此時為了防止發生走漏消息和里外串通的事情,縣衙和公堂是內外交通隔絕的狀態,但只要主審官張御史肯點頭,那就什么都沒問題了。
知道府衙來人是援軍,而且就是特意針對秦德威來的招數,張御史當然會放人進來。
秦德威搖搖頭,這個階級社會對平民百姓實在太不友好了。
所以自己當初雖然刷出了一點神童才子名聲,但還要拼命賴在衙門里,求的就是一層護身符,不然早挨打了!
看來自己居安思危是對的,對方果然也不會放過自己!假如自己真覺得馮知縣被整了也不關己事,還是在家閉門讀書,今天估計就鋃鐺入獄了。
而且這個簽發捉人牌票的府衙通判,肯定就是在上次錢業公所封條事情里,與自己打對臺的那位了。
呵呵,跟這張御史一樣,都是一丘之貉。
就在秦德威思緒紛飛的時候,兩個眼生的差役上了公堂,對著御史老爺行過禮后,直接就盯住了秦德威。
不用特意辨認,滿屋子就這么一個小屁孩,肯定就是目標了。
然后府衙差役對秦德威展示了下手里牌票,然后喝道:“秦德威!我等奉命拿你去府衙,你跟我們走一趟!”
眾人齊齊矚目之下,秦德威突然大笑三聲:“我早知會有鼠輩如此!”
然后又在眾目睽睽之下,秦德威伸手往懷里掏去,掏摸了一會兒拿出一份呈文,交到公案上。
又對張御史道:“在下現在身為狀師,案子沒有審完,不便離開,肯請御史老爺秉公行事,暫留在下!”
眾人頓時又齊齊無語,就這?
張御史只想說,本官今天就不是秉公來的,而且根本不想讓你留在這里!
又隨意瞥了幾眼呈文,就是個普通的陳情狀,用詞很卑微可憐的說了些沒用的屁話,意思無非還是不要讓他被帶走,讓他留下來繼續做法律服務工作。
只能說,再神童的少年,也免不了間歇性很傻很天真。就這破呈文,寫的再曲意哀婉又有什么用?真當能靠文字打動人心?
于是張御史推開呈文,輕描淡寫的說:“本官閱過了,不準!”
秦德威又急切的說:“這位御史老爺,你若任由人將在下這代言狀師從公堂上帶走,未免對馮知縣不公!”

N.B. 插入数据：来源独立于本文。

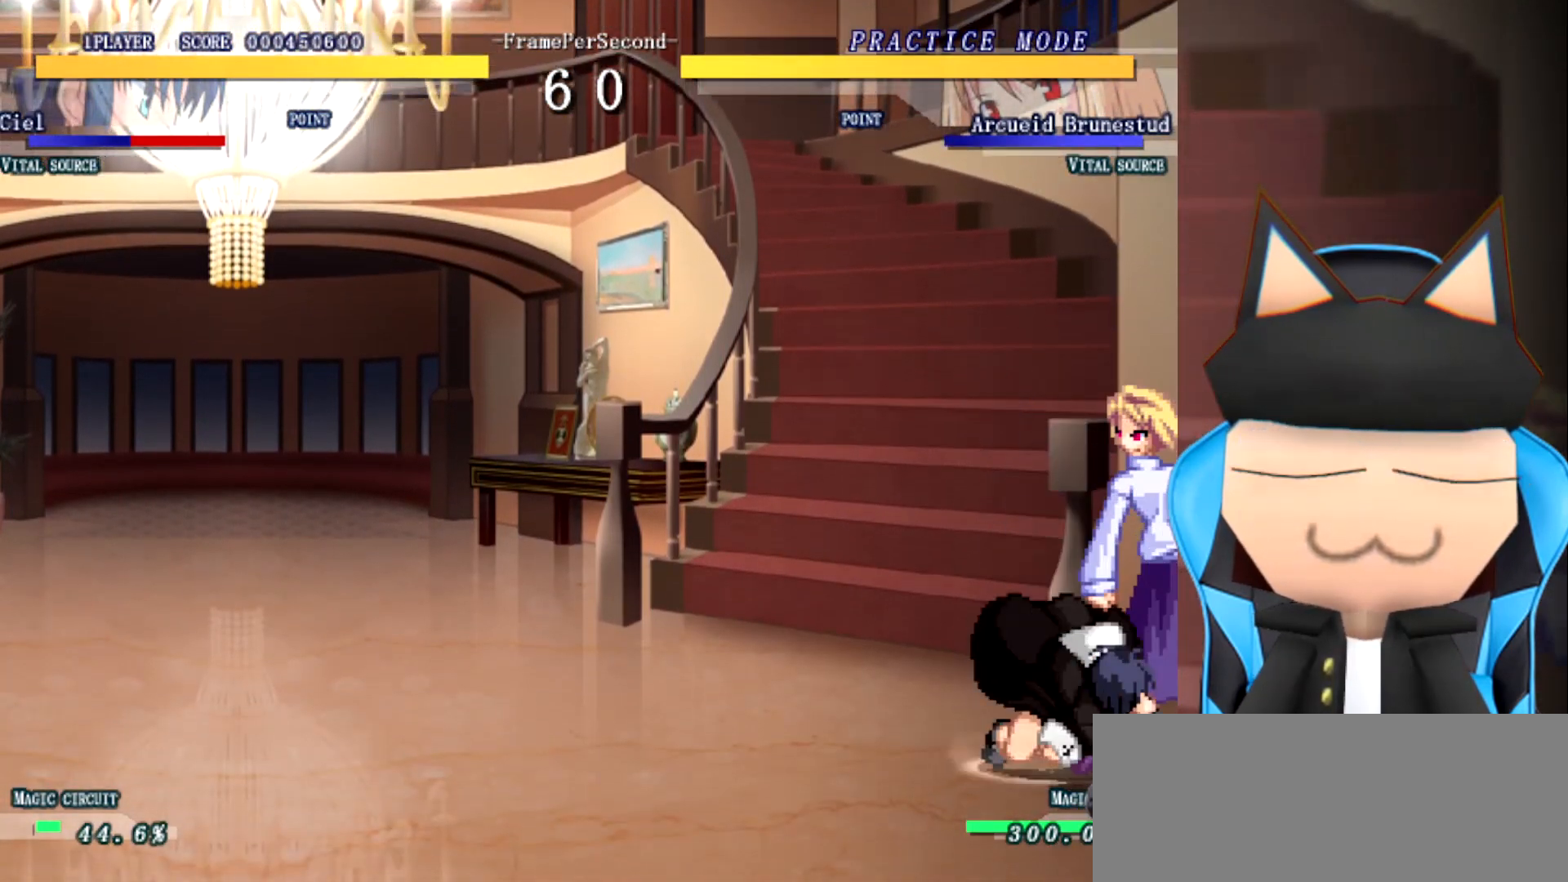
{"buttons": [], "left_stick": "right", "events": [[433, "left_stick", "right"]]}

張御史輕笑幾聲,指著府衙差役手里的牌票說:“是府衙要拿你問話,合法合規,本官若強行阻攔,豈不成了妨礙地方衙門公務?
本官斷不會干擾地方衙門正常公務!再說這審案之事,只聽過原告苦主、被告、證人不可少,但沒聽說狀師不可少的!”
連馮知縣都覺得小學生有點傻了,你跟這姓張的討什么公正?這不是缺心眼嗎?突然強行降智又是幾個意思?
秦德威指了指自己呈上去的陳情狀,“既然御史老爺不準此狀,按規矩就該寫上判詞發還!有膽量你就簽個字。”
這有什么不敢?張御史就不慣這毛病,提筆刷刷的批了“不準”,然后將陳情狀扔了下來,喝道:“滾吧!”
秦德威將陳情狀從地上撿起來,吹掉了上面沾染的塵土,然后卻把這文書遞給了馮知縣。
馮知縣捏著狀紙,一臉懵逼,把這個給我干什么?
秦德威囑咐道:“馮老爺你要收好它,這可是御史老爺與府衙通判勾結串通的鐵證,放在你這里保存比較穩妥。”
馮知縣無語,你人都要沒了,還操心別人是不是串通勾結的有屁用?
兩個府衙差役一左一右的逼近了秦德威,就要動手拖走。
眾人再次齊齊矚目,秦德威突然又大笑三聲!
可惜沒人捧場,秦德威只能獨自繼續說:“我不笑別人,單笑那府衙無謀,御史少智!”